Présentée aux Bouffes du Nord jusqu’au 19 décembre, Tartuffe Théorème de Macha Makeïeff revisite le classique de Molière  : un texte repris au mot près et une mise en scène audacieuse et résolument pop.

Si le nom de la pièce n’était pas inscrit sur nos billets, on ne se douterait pas que l’on va voir une pièce de Molière. Complètement redécoré pour l’occasion, le théâtre des Bouffes du Nord a fait peau neuve pour accueillir la dernière création de Macha Makeïeff. Les murs nus et froids caractéristique du lieu se sont changés en un grand salon bourgeois aux couleurs éclatantes. Du rose, du bleu, du vert, du mobilier de salon et de grands canapés en velours  ; les décors pop à la limite du kitsch rappellent un clip de musique. Bref, on ne se croirait pas chez Molière.
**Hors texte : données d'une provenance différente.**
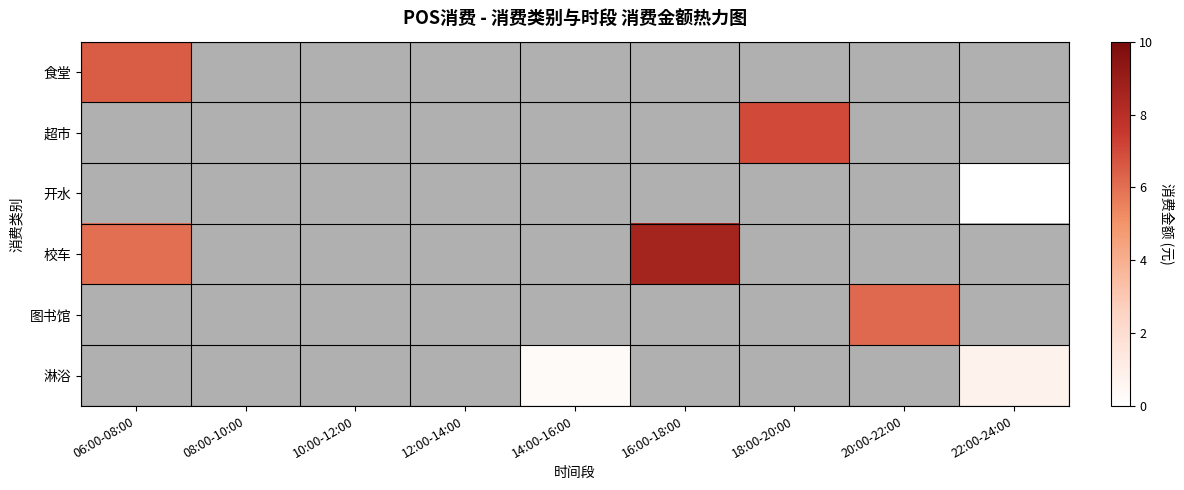

How many values in the 图书馆 series exceed 0?

1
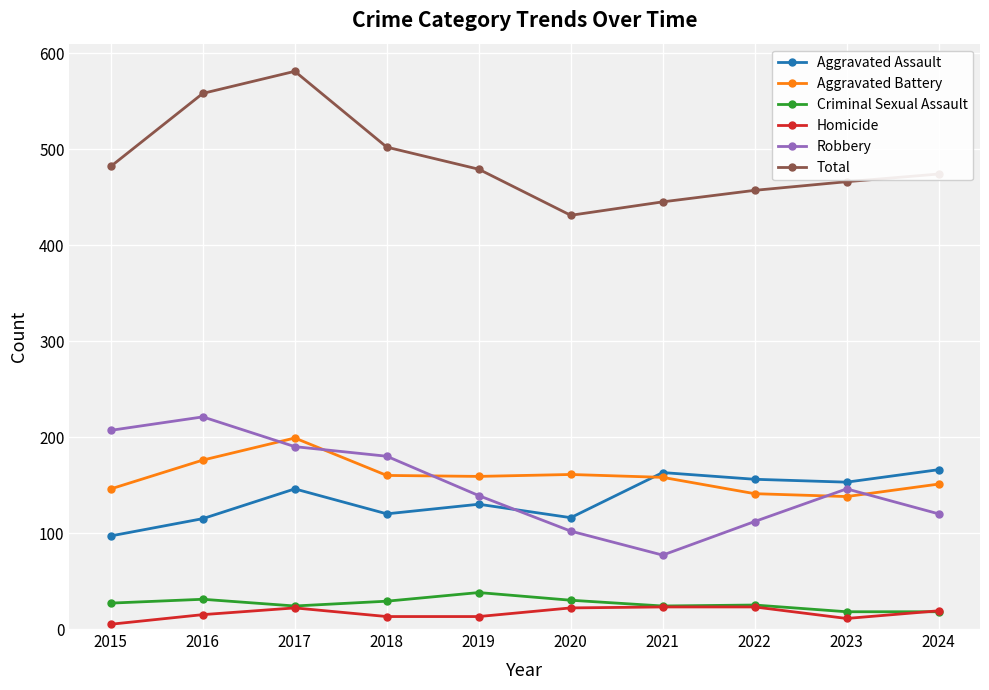

How many data points in Total are less than 479?

5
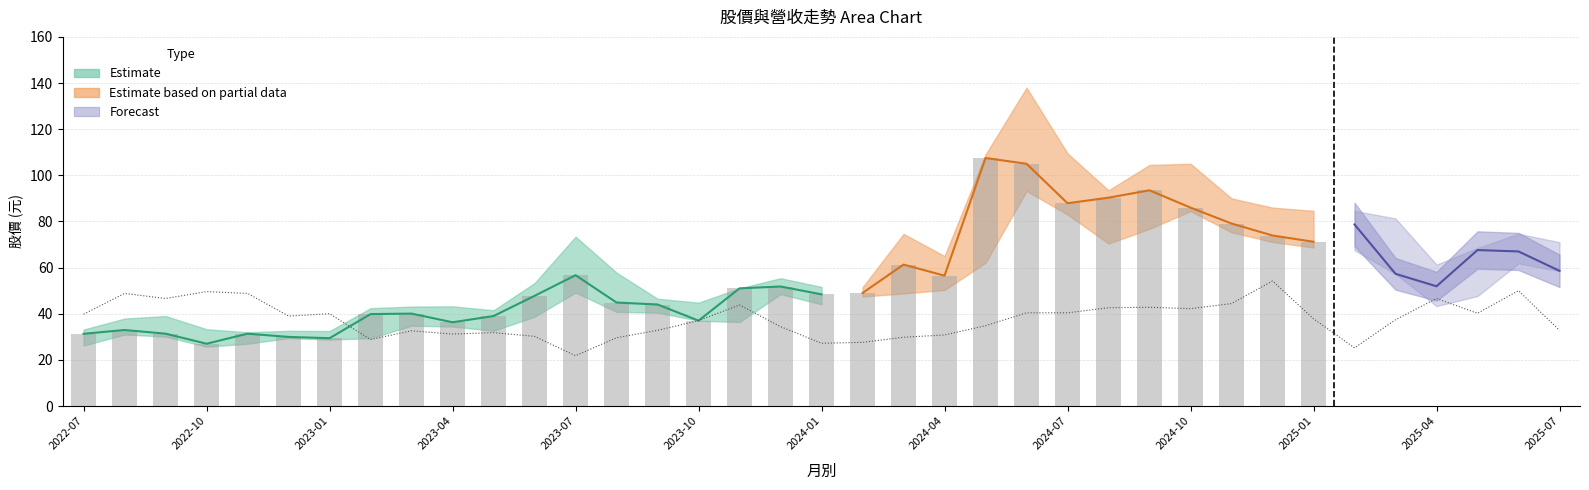

What is the sum of all values?

1393.8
Et pourtant, quelques minutes plus tard, débarquent sur scène une pelletée de personnes aux physiques tout aussi outranciers – robes fuschia, vertes et jaunes, brushings des années 60 et tailleurs façon première dame. Une vieille dame surgit, on reconnaît la grand-mère du texte de Molière. Ses dialogues – les vers du maître, intacts – se mélangent avec ses chants, lyriques, qui font rire dans la salle.

Hommage habile

L’histoire, on la connaît. Tartuffe, faux-dévot de service, s’installe dans une famille bourgeoise. Il fait avaler des couleuvres au père, complètement acquis à sa cause. À la grand-mère aussi, qui entre chaque réplique échangée avec son fils répétera inlassablement  : «  D’accord, mais Tartuffe  ?  ». Pour rendre hommage à son gourou, le père compte bien lui offrir monts et merveilles. Les biens de la famille d’abord – cette grande maison dans laquelle ils vivent pourtant tous . Aussi, et surtout sa fille, qu’il lui promet en mariage pourtant énamourée d’un autre garçon depuis des années. Pendant ce temps, le Tartuffe trompe joyeusement son monde  ; joue aux religieux pendant qu’il courtise la mère.

Tartuffe, dans la pièce, cheveux longs, teint pâle, tout de noir vêtu (presque plus Dracula que Tartuffe) . Il jure avec le décor, les personnages, tous colorés et bariolés. Il est le seul dont les répliques sont toujours très sérieuses tandis que les autres personnages entonnent les vers de Molière avec entrain et dérision. Tout cela en chantant ou marmonnant. Macha Mekeïeff met le texte à distance. Le seul d’entre eux qui ne joue pas ce jeu-là est le plus hypocrite d’entre eux, c’est Tartuffe. C’est le menteur.

De cette pièce à la langue vieillote, la metteuse en scène parvient à faire un objet contemporain aux messages tout aussi contemporain. Mekeïeff relit Tartuffe comme un conte. Il en dit long sur nos névroses contemporaines et les angoisses qui nous agitent au quotidien. Le Tartuffe Théorème fait émerger autant d’interrogations de notre temps  : celles sur le consentement – la fille mariée de force, cette liaison un peu lugubre entre le Tartuffe et la mère – entre autres abus de faiblesse et hypocrisie sociale. Au 21e siècle, le Tartuffe reste roi.

Tartuffe Théorème, mis en scène par Macha Mekeïeff est à retrouver au théâtre des Bouffes du Nord jusqu’au 19 décembre.